Marx Das stimmt. Deutschland ist Missionsgebiet. Wir müssen das Evangelium hier neu verkünden. Da kann Benedikts Besuch Zeichen setzen.

Haben wir eine Kirchenkrise, eine Glaubenskrise oder beides?

Marx Wir haben wohl eher eine Krise unserer Verkündigung, unseres Zeugnisses, das viele nicht wirklich erreicht. Wir müssen uns fragen, ob unsere Rede von Gott zu banal und anspruchslos ist, ob unsere Gebete und Gottesdienste etwas aufscheinen lassen vom Geheimnis Gottes und der Faszination des Glaubens. Wir haben als Kirche die Aufgabe, den Menschen Zugänge zu diesem Geheimnis zu eröffnen.

"Was bringt mir das?", fragen manche, wenn von Glaube die Rede ist. Ihre Antwort?

Marx Unsere Herausforderung als Kirche besteht darin, den Menschen nahezubringen, dass der Glaube ein Qualitätssprung ist, eine Lebensbereicherung, eine Horizont-Erweiterung, das größte Abenteuer des menschlichen Geistes, und dass diese Öffnung am besten in der Gemeinschaft des Volkes Gottes geschehen kann.

Was kann der Papst tun?

Marx Personen sind wichtig für die Weitergabe des Glaubens. Das gilt für den Papst, die Bischöfe, die Pfarrer, die Eltern. Ich kann gut verstehen, dass die Menschen vor allem ein Gesicht, eine Person als entscheidend ansehen und weniger die Institution, die dahinter steht. Beim Papst kommt hinzu: Er ist aus Deutschland, er tritt bescheiden auf. Ich glaube, dass auch Menschen, die nicht katholisch sind, doch ein bisschen stolz darauf sind, wie der deutsche Papst in der Welt wahrgenommen wird und in kluger, überzeugender Weise predigt, ohne triumphalistisch aufzutrumpfen. Ich hoffe zum Beispiel, dass seine Botschaft, dass die Freiheit nur überlebt, wenn sie sich auf die Wahrheit bezieht, und dass eine freie Gesellschaft Grundlagen haben muss, die nicht einfach der Mehrheitsmeinung überantwortet werden dürfen, auch beim Deutschland-Besuch die Menschen erreicht.

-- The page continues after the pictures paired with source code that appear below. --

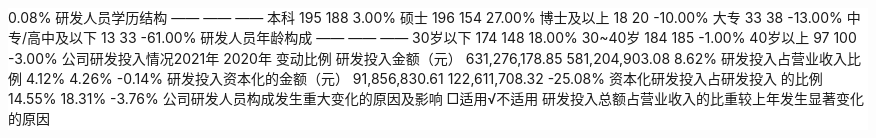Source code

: 0.08%
研发人员学历结构
——
——
——
本科
195
188
3.00%
硕士
196
154
27.00%
博士及以上
18
20
-10.00%
大专
33
38
-13.00%
中专/高中及以下
13
33
-61.00%
研发人员年龄构成
——
——
——
30岁以下
174
148
18.00%
30~40岁
184
185
-1.00%
40岁以上
97
100
-3.00%
公司研发投入情况2021年
2020年
变动比例
研发投入金额（元）
631,276,178.85
581,204,903.08
8.62%
研发投入占营业收入比例
4.12%
4.26%
-0.14%
研发投入资本化的金额（元）
91,856,830.61
122,611,708.32
-25.08%
资本化研发投入占研发投入
的比例
14.55%
18.31%
-3.76%
公司研发人员构成发生重大变化的原因及影响
□适用√不适用
研发投入总额占营业收入的比重较上年发生显著变化的原因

Hat das Kasino des Weltfinanzkapitalismus wieder geöffnet?

Marx Ich finde es erschütternd, wie schnell die Ursachen der Weltfinanzkrise vergessen sind. Viele sind in die alten Gleise zurückgekehrt. Ich hoffte, dass diese Krise wirklich zu einem Lernort geworden wäre. Der Finanzkapitalismus ist wieder im Kommen, deshalb habe ich große Sorge. Wo bleiben Risikobeteiligung, Haftung, Verantwortung? Haftung und Risiken werden im Zweifel sozialisiert, das erstaunt mich sehr. Die politischen Signale sind falsch gesetzt, weil die Akteure den Eindruck bekommen dürfen, dass letzten Endes Rettungs-Schirme aufgespannt werden.

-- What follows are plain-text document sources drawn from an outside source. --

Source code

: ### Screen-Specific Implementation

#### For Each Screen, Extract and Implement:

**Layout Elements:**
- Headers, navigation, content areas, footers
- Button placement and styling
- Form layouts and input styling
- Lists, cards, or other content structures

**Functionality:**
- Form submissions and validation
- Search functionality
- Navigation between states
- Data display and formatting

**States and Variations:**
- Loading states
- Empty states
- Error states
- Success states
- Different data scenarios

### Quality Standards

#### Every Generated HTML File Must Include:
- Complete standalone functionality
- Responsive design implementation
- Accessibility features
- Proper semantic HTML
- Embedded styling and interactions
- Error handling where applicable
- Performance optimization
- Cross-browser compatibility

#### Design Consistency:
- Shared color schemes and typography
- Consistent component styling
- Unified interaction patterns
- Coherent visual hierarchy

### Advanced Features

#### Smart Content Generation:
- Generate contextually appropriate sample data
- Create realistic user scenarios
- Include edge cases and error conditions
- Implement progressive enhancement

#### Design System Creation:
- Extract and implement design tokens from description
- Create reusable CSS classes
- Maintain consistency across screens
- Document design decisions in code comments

Wie steht's um die Ökumene?

Marx Wir wünschen uns als katholische Kirche eine Einheit der Christenheit mit dem Papst und den Bischöfen. Darauf können wir nicht verzichten. Auf dem Weg zur Einheit können Katholiken und Protestanten vieles miteinander tun. Ich freue mich über jeden Erfolg der evangelischen Kirche. Für mich ist echte Ökumene, den evangelischen Christen zu sagen: Wo immer ihr vorankommt mit der Verkündigung des Glaubens — danke schön. Und ökumenisch wäre es, wenn die evangelische Kirche uns sagt: Wenn der Papst-Besuch im September zur Festigung des Glaubens beiträgt — ebenfalls danke schön.

Reinhold Michels führte das Gespräch.